Alfalfa – Weevils and Aphids

—Dr. Jeff Whitworth – Dr. Holly Schwarting – J.R. Ewing and Salehe Abbar

Alfalfa weevil feeding is winding down in north central Kansas, but not as fast as usual. If treatment is still considered prior to swathing do not forget to read the label and follow the PHI (post-harvest interval) required by the product you choose. The untreated control plots in our insecticide efficacy trials are still above our treatment threshold of 1 larva/2 stems, or 50% infestation, and contain many small larvae. Remember, larvae were 1st detected on 13 March so they have been actively feeding for six weeks. However, the good news is many insecticides are still providing excellent protection from one application three weeks ago. See below:

Screen Shot 2015-05-02 at 9.46.15 AM

Aphids continue to increase in alfalfa fields. They are primarily pea aphids with a few spotted aphids. Have not seen or heard of any at, or even close to, treatment thresholds, but populations are increasing.

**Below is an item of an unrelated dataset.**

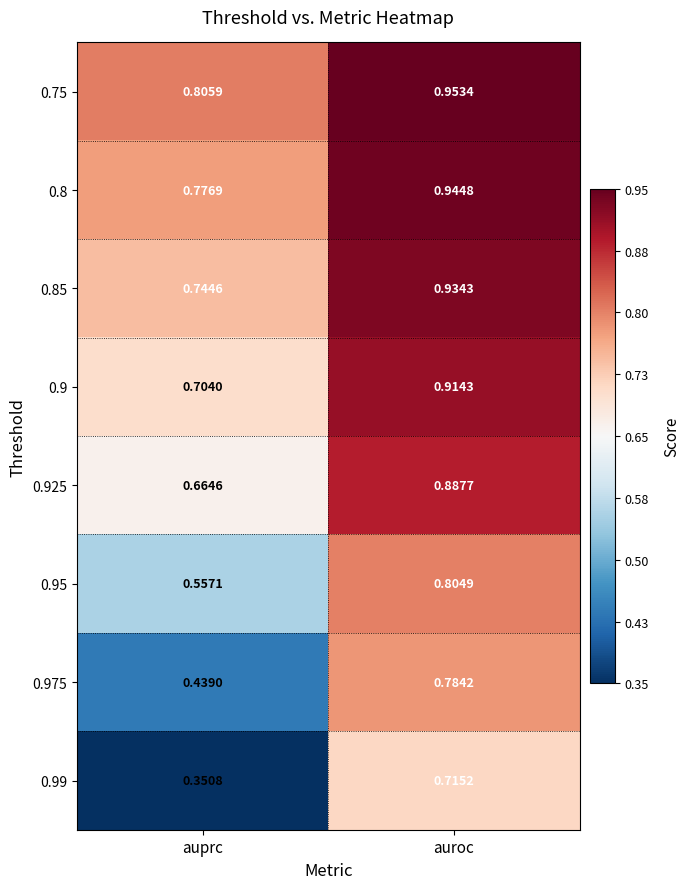

What is the spread (max minus min) of values at auroc?

0.2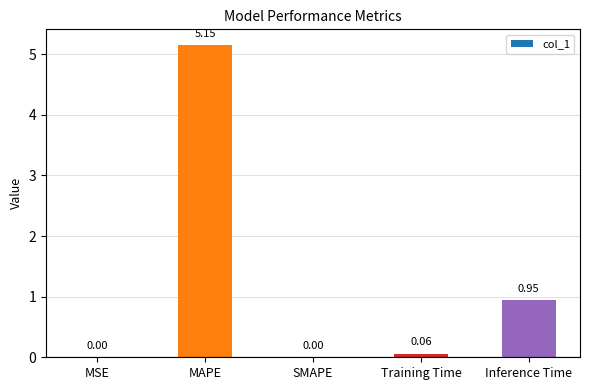

Where is the data nearest to the value 2?

Inference Time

Lady beetle and parasitic wasp populations seem to be rebounding which should help slow down these aphid populations.

 

Wheat – Aphids

—by Dr. Jeff Whitworth and Dr. Holly Schwarting

Aphids, mainly bird cherry oat and greenbugs continue to migrate into wheat fields throughout north central and south central KS (see photos). When temperatures are warmer and winds are from the south, these aphids are migrating/blowing in, in significant numbers. However, we did note some mummies (parasitized aphids) in these fields so these little wasps are active and will probably help control these pests if insecticides are not used in these fields.